Start of DATA IN THIS EXERCISE

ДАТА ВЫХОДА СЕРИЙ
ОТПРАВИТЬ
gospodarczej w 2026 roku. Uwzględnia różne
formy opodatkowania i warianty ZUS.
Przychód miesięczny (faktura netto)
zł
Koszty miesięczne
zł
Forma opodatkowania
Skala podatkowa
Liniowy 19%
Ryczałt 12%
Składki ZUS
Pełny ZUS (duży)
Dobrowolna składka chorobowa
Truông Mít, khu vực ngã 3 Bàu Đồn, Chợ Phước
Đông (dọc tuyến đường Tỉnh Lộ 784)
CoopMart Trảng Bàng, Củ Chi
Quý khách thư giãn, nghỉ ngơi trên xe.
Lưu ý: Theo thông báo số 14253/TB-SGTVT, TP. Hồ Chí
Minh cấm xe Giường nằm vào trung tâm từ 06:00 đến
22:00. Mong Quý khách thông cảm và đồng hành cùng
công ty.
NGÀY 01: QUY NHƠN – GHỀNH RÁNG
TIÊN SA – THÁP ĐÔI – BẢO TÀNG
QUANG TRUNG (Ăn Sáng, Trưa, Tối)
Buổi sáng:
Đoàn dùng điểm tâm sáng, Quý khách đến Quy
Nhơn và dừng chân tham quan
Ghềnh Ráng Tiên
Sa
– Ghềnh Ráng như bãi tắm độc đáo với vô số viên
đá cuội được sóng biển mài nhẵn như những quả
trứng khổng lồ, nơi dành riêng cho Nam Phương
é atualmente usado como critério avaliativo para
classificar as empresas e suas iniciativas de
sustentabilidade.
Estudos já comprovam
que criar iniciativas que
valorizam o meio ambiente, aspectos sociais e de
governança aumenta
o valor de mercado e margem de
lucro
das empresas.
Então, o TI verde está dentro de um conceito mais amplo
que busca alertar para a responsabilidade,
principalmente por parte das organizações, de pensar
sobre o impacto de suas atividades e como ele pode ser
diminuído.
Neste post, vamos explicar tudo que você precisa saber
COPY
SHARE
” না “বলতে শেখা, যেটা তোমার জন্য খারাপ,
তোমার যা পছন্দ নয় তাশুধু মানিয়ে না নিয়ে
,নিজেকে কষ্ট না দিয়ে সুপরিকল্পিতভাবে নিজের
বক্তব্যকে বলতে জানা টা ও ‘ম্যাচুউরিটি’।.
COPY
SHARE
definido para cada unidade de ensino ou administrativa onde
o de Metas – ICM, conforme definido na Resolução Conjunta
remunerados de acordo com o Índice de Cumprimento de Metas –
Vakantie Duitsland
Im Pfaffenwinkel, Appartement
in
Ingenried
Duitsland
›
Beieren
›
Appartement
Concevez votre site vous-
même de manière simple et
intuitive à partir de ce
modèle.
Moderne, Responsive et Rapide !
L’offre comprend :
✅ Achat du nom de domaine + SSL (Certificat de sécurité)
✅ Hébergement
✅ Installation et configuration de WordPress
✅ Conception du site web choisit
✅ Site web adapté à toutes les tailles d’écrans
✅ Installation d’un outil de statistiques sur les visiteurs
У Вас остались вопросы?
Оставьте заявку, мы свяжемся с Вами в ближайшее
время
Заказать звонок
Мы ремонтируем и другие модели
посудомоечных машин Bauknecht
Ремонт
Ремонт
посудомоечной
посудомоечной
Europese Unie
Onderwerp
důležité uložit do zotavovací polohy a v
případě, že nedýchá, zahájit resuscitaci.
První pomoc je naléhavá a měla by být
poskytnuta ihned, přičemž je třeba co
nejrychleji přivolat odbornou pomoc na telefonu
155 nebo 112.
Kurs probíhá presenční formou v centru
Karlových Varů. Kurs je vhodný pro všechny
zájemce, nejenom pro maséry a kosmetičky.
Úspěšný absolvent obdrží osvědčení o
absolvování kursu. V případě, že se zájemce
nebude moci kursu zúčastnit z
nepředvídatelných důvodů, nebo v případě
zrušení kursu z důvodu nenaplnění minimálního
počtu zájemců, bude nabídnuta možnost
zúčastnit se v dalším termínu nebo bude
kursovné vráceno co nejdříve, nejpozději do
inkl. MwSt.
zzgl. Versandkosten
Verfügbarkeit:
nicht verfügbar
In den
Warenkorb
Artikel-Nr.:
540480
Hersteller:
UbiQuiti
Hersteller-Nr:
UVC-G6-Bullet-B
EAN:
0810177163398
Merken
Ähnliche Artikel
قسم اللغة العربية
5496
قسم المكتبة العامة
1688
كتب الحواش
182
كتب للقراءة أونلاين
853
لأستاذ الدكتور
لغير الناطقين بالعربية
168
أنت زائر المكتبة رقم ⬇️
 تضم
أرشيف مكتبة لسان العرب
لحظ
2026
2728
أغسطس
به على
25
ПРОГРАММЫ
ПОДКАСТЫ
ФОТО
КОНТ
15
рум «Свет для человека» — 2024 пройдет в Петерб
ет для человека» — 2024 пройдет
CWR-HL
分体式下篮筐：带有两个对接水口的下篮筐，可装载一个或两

End of DATA IN THIS EXERCISE

● **TASK ITEM**
Lines with "para" in them are what the answer must contain; copy each from the records above.

● **OUTPUT BELOW**
é atualmente usado como critério avaliativo para
que busca alertar para a responsabilidade,
definido para cada unidade de ensino ou administrativa onde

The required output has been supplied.